A couple of working girls went past them, giggling over the cryptic gossip that working girls giggle over in every country in the world; and Monty Hayward looked into the twinkling icicles of the Saint's eyes, and knew what he would find there before he looked. The Saint meant every crackling consonant of it. Monty had the dubious consolation of knowing that his diagnosis was a bull's-eye. The Saint was as mad as a hatter's March hare. But it was not the red, homicidal ferocity of a moment ago—it was the madness of the bridge in Innsbruck and the ride into Treuchtlingen, a thing against which Monty couldn't argue any more.

"I'll go with you," he said.

It never occurred to him to question why he said it. Hell!— he was damned anyway. Why worry? There was still a good scrap waiting, and retribution would follow soon enough. He hadn't discovered his new self such a short while ago only to throw it away unused.

He heard the quick rippling voice of the tempter in his ear. Simon was leaning over towards him, scraping a chisel about somewhere among the pipes.

"It's the only thing we can do, Monty. We'll never get a chance like this again. And it's got to be done right now, while they're all busy.
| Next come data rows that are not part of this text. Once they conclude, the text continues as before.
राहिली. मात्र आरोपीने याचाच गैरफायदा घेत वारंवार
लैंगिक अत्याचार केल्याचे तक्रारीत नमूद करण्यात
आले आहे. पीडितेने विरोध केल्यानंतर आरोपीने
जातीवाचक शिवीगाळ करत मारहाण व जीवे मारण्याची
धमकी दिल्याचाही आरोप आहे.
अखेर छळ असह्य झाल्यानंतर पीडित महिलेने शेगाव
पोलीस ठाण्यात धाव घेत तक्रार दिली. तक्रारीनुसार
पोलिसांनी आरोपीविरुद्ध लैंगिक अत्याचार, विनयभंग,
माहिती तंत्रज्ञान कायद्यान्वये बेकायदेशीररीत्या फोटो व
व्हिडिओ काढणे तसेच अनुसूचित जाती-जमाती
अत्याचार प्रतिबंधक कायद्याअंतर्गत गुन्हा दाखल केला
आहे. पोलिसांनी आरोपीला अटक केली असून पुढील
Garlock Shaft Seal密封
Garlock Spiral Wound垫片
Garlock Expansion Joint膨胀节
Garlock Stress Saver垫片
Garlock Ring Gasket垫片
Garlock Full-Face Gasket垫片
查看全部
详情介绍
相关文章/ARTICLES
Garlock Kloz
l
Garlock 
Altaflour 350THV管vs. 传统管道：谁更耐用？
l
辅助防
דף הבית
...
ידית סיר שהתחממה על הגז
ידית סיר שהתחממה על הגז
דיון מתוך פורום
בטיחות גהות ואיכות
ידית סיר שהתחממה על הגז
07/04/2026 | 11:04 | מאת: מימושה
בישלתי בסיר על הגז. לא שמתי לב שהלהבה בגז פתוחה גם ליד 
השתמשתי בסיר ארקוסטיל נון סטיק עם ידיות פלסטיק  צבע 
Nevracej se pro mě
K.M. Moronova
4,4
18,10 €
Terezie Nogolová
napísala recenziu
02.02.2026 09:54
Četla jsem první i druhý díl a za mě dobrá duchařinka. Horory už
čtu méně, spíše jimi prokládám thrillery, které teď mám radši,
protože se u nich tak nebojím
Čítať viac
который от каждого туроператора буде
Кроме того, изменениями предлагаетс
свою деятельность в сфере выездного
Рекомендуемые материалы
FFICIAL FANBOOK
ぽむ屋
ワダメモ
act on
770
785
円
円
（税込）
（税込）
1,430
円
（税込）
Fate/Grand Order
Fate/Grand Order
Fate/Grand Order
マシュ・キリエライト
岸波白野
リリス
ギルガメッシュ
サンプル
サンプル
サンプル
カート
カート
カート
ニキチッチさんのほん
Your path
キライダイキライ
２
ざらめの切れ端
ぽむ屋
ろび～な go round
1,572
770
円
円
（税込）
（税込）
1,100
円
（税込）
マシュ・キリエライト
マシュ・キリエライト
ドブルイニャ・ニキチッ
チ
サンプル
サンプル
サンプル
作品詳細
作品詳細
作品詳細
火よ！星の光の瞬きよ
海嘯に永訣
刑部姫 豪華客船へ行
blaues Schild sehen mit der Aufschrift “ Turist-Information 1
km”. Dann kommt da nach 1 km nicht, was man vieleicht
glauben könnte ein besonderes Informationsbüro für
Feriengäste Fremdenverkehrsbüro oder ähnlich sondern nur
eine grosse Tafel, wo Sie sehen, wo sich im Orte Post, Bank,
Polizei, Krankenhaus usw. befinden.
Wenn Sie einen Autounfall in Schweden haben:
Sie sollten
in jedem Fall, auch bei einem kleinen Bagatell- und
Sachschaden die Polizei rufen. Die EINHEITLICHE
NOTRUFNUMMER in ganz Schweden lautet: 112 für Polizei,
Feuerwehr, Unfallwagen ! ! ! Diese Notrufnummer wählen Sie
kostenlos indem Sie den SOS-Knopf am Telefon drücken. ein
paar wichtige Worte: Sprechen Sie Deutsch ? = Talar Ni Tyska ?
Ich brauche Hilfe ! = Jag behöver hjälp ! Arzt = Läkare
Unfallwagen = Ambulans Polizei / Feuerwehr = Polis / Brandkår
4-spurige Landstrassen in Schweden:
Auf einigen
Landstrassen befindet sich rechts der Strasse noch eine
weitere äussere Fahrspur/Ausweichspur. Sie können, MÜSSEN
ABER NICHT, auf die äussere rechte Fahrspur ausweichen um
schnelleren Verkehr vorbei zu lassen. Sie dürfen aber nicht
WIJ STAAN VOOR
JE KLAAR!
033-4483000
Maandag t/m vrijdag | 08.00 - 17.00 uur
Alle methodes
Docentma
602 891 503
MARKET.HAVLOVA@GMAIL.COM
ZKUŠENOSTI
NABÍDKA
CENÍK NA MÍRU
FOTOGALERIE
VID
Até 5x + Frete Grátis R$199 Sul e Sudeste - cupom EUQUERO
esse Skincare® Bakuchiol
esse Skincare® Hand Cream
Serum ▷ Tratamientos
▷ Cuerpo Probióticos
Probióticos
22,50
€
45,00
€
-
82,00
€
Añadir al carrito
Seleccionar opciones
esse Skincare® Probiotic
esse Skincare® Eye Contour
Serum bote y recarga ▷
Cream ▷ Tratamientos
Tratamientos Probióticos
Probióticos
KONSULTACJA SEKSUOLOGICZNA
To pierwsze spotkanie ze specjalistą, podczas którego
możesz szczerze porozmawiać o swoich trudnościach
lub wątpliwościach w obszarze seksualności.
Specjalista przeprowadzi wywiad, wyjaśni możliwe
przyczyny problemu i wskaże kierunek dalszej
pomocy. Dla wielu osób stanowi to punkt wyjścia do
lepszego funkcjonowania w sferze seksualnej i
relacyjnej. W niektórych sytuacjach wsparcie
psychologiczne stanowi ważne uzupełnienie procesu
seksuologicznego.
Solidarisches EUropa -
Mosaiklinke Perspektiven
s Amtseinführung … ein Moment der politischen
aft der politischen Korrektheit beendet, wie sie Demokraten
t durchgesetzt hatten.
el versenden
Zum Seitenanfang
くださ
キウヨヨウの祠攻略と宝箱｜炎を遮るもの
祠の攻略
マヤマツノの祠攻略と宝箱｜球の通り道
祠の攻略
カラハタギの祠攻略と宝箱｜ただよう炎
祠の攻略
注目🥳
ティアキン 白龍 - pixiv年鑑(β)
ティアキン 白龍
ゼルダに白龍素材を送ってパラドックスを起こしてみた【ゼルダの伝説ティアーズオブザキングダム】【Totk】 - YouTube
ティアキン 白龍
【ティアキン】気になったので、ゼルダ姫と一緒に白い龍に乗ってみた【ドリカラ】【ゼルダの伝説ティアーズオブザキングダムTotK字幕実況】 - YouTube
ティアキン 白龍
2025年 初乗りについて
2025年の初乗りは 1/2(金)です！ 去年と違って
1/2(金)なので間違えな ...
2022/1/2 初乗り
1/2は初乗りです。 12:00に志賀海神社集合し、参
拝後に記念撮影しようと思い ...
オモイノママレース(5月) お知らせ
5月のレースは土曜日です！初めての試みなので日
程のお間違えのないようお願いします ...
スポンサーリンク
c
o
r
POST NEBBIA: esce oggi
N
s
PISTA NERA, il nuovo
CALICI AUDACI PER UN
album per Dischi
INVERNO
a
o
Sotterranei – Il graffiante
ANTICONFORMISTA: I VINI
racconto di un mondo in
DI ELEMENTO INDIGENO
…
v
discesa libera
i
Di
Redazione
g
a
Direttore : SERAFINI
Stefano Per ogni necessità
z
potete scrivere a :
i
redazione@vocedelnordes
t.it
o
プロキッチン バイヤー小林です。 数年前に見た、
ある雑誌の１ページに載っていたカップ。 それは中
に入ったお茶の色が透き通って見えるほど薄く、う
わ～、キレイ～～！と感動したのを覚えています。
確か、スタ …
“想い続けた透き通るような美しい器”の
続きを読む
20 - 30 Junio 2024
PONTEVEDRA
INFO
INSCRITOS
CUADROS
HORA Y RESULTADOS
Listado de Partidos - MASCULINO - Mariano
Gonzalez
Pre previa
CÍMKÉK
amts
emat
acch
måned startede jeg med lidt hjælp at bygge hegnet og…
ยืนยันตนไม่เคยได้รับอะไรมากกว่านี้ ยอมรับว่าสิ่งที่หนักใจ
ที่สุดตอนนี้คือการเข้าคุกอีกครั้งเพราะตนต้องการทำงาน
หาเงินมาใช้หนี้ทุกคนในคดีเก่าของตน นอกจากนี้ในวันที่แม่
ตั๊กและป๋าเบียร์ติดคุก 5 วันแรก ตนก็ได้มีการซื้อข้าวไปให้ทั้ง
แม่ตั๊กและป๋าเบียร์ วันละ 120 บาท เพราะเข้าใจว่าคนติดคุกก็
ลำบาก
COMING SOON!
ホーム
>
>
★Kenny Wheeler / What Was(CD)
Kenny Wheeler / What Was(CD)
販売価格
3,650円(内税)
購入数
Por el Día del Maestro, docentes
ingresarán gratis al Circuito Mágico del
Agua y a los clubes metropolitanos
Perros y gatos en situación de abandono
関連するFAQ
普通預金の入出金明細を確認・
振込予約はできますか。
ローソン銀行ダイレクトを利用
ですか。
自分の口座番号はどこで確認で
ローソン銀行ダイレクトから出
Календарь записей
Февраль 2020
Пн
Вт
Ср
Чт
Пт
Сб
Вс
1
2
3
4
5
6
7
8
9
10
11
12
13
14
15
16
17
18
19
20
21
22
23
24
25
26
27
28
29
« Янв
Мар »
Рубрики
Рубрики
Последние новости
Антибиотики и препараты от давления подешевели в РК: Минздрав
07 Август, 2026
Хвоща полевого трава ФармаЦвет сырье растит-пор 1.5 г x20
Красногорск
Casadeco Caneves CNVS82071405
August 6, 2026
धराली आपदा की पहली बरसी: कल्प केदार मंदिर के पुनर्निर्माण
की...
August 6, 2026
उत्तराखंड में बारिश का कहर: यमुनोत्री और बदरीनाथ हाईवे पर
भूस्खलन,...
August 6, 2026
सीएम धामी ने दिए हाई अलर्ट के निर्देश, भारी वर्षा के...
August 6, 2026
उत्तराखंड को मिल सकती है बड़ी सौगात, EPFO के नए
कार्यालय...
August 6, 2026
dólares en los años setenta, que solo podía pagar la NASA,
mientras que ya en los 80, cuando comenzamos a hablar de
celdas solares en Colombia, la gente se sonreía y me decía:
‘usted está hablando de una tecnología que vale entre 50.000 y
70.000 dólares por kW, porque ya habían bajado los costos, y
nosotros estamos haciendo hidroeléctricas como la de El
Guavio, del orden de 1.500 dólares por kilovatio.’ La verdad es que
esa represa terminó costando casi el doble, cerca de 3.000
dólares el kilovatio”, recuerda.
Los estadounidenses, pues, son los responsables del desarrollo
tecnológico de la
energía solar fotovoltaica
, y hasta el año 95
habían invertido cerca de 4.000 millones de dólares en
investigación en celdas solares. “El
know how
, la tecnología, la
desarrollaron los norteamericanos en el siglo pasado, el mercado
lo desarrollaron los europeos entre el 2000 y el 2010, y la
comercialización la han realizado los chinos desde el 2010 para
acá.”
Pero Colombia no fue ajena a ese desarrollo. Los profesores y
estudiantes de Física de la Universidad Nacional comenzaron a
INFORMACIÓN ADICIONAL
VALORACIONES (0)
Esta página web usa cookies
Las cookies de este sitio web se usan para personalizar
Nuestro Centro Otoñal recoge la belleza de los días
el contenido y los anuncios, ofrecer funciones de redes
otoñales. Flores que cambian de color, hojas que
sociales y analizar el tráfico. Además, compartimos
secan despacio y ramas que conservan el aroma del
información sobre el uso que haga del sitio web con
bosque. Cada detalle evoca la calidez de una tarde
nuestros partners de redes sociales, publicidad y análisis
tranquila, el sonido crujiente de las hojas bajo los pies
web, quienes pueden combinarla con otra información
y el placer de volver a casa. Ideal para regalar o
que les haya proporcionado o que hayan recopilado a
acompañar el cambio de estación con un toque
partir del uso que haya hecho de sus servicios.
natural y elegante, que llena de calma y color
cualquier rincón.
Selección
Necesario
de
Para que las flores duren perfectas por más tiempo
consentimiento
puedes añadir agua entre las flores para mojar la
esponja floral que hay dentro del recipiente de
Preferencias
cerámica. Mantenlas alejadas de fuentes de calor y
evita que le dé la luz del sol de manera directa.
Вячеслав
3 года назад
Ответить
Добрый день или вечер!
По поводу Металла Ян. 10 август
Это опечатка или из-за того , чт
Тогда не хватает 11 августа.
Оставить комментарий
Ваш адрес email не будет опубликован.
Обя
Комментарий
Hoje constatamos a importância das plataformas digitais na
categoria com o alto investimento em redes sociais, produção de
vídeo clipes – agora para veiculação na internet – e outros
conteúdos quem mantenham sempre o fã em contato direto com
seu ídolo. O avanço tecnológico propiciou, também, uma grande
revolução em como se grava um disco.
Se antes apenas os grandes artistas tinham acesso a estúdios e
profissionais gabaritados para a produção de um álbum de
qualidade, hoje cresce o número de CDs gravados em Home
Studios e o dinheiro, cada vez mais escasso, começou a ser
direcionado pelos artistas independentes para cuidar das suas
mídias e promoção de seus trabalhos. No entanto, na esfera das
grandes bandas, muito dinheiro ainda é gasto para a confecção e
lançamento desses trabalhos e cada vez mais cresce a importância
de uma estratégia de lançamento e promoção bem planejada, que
Death or glory, Mont!"

"Lead on, son and brother."

The Saint grinned.

He inspected the road sideways under his arm. The chauffeur was patrolling comatosely up and down the road beside the cream-coloured Rolls, with the mystic neutrality of chauffeurs; but Simon recognized him as the man whose nose he had been privileged to pull a few hours before.

"We shall have to remove the grease ball," he said. "I may want his car. And you'll have to remove him, Monty, because he knows me."

He gave further instructions.

And thereupon a number of remarkable experiences began to enliven the daily round of Herr Bruno Pelz, chauffeur extraordinary to His Indescribable Pulchritude the Crown Prince Rudolf.

They initiated themselves harmlessly enough with the decep­tively commonplace incident of an overalled workman lever­ing himself out of the hole in the road where he had been en­gaged in his own abstruse travail, and walking across to­wards him. They continued in the same deceptively common­place manner with the workman approaching Herr Pelz and politely requesting the loan of a match for his cigarette. And they went on with Herr Pelz providing the required light; which was also a very commonplace event in itself, for Herr Pelz was not yet submerged in such abysses of indiscriminate churlishness as to revolt against the custom of a country where fire is as free as air. But at that point in Herr Pelz's history the ordinariness of the affair ended for ever.

He struck a match and held it to the workman's cigarette, glancing at him casually as he did so. And that casual glance  gave him the shock of his life.